Falling labor shares and rising corporate profits have translated into higher corporate saving and turned the corporate sector from a net borrower to a net saver, while household saving has declined.
Since 1980, the global corporate sector has increased its saving rate and switched from being a net borrower to being a net lender to the rest of the economy. This change has occurred in most industries and in a majority of countries. In The Global Rise of Corporate Saving (NBER Working Paper 23133), Peter Chen, Loukas Karabarbounis, and Brent Neiman analyze this trend and document a parallel decline in household saving.
Corporate saving equals profits less dividend payments to shareholders; it is sometimes referred to as "retained earnings." Corporations can deploy their saving by investing in physical and intangible capital, accumulating cash reserves, repaying debt, or buying back shares. In the last two decades much of corporate net lending was used to accumulate cash. The use of net lending for share buybacks slowed after the financial crisis of 2008.
To investigate the rise in corporate saving, the researchers use national income accounts data from the United Nations and the Organisation for Economic Cooperation and Development, as well as firm-level data from Compustat. In the country-level data, they find that corporate saving as a share of global GDP rose by nearly 5 percent between 1980 and 2013. As a share of corporate gross value added, corporate saving increased in every region except Latin America and the Caribbean, and in all of the world's 10 largest economies.
The rise of corporate saving has coincided with a decline in labor compensation as a share of corporate gross value added. Thus the rise in corporate saving is closely tied to the rising share of capital income in advanced economies. The researchers find that the shares of major corporate expenses other than labor, such as taxes and interest payments, have been relatively stable over time. They note that as the labor share fell and corporate profits rose, firms did not sufficiently increase their dividends, which would have passed greater profits along to shareholders. Instead, dividends lagged the profit rise, resulting in greater corporate saving.
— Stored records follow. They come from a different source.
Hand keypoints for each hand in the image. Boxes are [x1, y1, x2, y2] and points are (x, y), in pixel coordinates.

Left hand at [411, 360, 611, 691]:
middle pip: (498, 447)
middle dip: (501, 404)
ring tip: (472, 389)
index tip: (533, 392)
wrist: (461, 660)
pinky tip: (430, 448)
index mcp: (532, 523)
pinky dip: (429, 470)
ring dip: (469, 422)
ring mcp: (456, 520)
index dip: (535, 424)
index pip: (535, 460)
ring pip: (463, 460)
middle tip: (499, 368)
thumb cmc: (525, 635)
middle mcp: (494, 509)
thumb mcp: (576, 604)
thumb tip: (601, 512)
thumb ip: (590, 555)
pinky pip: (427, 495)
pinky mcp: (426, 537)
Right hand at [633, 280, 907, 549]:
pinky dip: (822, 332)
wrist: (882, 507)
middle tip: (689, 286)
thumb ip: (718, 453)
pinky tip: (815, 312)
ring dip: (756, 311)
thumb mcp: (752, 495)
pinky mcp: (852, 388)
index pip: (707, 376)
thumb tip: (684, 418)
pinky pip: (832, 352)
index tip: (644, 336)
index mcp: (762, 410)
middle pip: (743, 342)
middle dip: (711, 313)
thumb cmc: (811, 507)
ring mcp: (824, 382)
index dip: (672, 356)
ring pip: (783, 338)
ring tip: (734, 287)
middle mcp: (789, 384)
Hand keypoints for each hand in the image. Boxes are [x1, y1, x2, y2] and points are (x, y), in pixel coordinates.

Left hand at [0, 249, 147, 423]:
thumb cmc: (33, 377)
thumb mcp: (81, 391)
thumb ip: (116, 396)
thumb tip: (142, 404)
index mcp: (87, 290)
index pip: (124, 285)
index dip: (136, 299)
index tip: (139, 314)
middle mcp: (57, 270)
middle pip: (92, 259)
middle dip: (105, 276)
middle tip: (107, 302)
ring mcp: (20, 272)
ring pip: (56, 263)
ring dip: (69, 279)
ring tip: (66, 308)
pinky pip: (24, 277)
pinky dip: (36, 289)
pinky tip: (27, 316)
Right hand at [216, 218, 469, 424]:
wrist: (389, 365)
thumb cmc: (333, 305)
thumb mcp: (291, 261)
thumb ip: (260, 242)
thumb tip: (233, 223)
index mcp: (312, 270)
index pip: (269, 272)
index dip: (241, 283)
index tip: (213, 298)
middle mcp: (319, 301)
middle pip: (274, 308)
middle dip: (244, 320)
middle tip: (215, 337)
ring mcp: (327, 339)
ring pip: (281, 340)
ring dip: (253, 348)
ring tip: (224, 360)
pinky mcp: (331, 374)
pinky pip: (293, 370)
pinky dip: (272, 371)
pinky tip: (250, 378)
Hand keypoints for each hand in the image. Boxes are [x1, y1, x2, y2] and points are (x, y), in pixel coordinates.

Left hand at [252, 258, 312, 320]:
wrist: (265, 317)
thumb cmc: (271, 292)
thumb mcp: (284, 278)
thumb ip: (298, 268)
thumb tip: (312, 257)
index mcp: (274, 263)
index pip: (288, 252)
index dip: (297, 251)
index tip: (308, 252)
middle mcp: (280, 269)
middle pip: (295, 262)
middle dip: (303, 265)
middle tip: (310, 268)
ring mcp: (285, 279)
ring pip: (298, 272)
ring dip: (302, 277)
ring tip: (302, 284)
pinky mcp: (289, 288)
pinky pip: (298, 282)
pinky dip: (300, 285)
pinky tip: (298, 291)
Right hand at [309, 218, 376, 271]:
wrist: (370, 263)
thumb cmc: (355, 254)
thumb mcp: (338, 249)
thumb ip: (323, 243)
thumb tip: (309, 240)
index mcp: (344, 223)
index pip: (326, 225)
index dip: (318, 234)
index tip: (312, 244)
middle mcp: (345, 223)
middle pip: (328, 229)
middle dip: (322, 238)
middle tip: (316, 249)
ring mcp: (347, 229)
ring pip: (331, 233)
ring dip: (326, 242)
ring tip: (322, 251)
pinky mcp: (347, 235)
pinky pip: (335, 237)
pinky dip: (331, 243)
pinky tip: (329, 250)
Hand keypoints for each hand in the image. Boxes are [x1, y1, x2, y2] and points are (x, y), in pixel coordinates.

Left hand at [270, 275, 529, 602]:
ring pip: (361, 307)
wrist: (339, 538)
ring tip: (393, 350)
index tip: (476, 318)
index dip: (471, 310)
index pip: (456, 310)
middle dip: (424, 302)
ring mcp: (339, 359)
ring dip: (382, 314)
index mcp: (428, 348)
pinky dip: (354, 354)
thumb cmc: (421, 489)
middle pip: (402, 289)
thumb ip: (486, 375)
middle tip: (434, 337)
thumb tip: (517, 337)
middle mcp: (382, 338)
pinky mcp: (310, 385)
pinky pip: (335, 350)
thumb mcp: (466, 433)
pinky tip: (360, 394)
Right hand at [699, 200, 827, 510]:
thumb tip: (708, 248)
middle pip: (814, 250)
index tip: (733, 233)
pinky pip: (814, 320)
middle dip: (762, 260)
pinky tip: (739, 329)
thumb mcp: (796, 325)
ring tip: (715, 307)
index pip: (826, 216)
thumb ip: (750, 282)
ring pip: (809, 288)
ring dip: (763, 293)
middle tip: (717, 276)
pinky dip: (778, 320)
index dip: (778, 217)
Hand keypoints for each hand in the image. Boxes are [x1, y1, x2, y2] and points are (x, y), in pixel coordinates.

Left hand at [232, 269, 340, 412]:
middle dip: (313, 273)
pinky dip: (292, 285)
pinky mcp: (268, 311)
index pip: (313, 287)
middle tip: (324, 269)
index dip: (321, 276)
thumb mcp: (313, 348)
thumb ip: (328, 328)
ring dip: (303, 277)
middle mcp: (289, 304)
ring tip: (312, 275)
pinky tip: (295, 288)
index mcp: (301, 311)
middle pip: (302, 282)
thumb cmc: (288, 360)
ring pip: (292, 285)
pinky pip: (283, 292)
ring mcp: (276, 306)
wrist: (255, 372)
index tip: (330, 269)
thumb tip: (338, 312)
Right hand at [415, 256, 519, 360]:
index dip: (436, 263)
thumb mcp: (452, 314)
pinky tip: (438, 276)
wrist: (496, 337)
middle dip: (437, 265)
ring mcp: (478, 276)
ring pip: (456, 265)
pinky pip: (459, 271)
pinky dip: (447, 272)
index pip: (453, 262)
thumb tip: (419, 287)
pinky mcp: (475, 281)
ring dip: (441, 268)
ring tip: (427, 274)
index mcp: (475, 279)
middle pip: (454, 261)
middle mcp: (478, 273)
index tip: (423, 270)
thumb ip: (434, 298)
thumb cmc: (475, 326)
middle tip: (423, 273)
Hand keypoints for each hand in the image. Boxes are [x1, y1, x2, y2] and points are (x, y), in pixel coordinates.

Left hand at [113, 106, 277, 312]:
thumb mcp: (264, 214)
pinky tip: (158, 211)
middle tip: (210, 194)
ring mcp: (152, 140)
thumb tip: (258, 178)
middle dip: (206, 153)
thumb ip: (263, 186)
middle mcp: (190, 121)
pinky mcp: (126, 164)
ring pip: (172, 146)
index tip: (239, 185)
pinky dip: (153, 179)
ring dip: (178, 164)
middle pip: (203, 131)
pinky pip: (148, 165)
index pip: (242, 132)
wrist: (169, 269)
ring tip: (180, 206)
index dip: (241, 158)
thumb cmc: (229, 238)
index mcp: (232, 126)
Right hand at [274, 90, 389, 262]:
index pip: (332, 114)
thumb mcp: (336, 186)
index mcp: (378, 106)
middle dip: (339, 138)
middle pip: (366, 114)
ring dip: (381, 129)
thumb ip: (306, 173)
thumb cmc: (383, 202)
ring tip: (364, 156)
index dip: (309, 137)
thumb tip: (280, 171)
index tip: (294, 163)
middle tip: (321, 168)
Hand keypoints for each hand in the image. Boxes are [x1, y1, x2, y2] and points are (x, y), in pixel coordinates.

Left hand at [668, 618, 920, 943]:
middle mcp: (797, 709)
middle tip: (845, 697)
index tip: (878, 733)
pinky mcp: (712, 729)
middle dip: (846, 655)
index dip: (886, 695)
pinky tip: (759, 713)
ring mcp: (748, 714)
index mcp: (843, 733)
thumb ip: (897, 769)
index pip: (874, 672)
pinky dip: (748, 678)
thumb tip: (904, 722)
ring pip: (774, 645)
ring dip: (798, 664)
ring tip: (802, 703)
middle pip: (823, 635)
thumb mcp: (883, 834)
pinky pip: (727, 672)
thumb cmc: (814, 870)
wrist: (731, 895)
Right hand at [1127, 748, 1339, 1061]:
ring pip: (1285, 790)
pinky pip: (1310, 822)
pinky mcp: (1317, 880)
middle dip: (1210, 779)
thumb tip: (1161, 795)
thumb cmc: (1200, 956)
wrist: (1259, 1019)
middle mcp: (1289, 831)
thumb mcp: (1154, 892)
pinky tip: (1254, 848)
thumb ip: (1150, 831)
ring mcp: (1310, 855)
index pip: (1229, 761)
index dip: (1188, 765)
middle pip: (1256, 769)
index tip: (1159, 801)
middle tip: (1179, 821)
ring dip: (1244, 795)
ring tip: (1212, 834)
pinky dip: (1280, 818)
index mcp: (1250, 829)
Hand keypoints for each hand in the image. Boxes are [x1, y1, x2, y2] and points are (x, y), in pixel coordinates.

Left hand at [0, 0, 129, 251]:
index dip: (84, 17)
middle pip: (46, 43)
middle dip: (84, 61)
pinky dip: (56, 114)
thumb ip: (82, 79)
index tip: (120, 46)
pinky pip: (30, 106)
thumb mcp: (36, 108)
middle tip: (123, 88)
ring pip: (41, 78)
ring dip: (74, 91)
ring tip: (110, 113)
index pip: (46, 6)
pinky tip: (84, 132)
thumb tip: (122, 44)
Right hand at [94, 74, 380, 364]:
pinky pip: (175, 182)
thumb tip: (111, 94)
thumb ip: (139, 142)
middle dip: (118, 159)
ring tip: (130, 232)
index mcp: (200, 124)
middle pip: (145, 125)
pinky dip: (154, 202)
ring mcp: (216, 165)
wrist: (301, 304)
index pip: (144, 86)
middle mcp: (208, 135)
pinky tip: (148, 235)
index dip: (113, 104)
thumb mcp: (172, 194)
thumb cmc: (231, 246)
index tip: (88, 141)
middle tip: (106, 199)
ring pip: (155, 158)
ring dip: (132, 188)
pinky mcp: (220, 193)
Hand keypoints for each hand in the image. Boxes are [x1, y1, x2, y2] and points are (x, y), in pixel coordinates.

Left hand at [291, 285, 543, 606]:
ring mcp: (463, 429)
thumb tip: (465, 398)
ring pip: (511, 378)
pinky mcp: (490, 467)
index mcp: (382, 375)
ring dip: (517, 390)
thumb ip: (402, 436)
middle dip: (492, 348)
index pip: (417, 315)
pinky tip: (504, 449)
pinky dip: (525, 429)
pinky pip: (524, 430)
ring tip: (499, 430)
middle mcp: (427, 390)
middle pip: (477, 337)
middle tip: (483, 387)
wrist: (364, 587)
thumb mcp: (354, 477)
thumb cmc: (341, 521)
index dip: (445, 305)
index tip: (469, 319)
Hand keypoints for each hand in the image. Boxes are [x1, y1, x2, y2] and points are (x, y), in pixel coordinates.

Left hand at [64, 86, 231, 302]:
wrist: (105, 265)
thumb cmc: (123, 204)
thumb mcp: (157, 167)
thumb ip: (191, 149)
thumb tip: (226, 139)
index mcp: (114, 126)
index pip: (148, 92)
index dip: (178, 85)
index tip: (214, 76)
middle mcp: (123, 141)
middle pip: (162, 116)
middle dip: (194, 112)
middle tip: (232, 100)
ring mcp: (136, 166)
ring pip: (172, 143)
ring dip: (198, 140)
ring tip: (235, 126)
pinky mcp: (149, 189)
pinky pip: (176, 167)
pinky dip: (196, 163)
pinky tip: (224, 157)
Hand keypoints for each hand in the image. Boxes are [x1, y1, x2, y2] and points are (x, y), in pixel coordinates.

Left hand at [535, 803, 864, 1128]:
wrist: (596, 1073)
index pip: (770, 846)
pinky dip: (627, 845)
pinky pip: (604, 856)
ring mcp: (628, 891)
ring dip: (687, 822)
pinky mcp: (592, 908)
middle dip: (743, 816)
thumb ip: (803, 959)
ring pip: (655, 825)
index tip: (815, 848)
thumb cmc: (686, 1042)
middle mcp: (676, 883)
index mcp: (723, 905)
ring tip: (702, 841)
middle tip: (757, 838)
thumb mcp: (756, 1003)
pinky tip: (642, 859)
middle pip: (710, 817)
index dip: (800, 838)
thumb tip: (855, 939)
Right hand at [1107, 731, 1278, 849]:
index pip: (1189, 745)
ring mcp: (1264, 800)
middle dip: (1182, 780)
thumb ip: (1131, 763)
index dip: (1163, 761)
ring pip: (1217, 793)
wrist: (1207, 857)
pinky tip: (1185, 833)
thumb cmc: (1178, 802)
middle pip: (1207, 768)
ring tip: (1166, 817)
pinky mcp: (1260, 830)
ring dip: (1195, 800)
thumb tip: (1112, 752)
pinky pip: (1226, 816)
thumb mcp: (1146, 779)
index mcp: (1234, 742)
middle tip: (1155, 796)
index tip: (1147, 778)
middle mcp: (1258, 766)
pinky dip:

The researchers find no evidence that a decline in manufacturing, changes in the market power of specific firms or industries, or alterations in a particular country's financial practices were key drivers of the rise in corporate saving. They suggest that a number of changes in the global economy during the last three decades, notably falling real interest rates, declining prices for capital goods, and reductions in corporate taxes, could contribute to rising corporate profits and declining labor income. Rising markups on products sold by the corporate sector could have the same effect.
While corporate saving has risen, household saving has declined. As a share of global GDP, household saving dropped by nearly 6 percent between 1980 and 2013, when corporate saving increased by slightly less. This has resulted in a shift in the sources of finance for global investment. "Whereas in the early 1980s most of investment spending at the global level was funded by saving supplied by the household sector, by the 2010s nearly two-thirds...was funded by saving supplied by the corporate sector."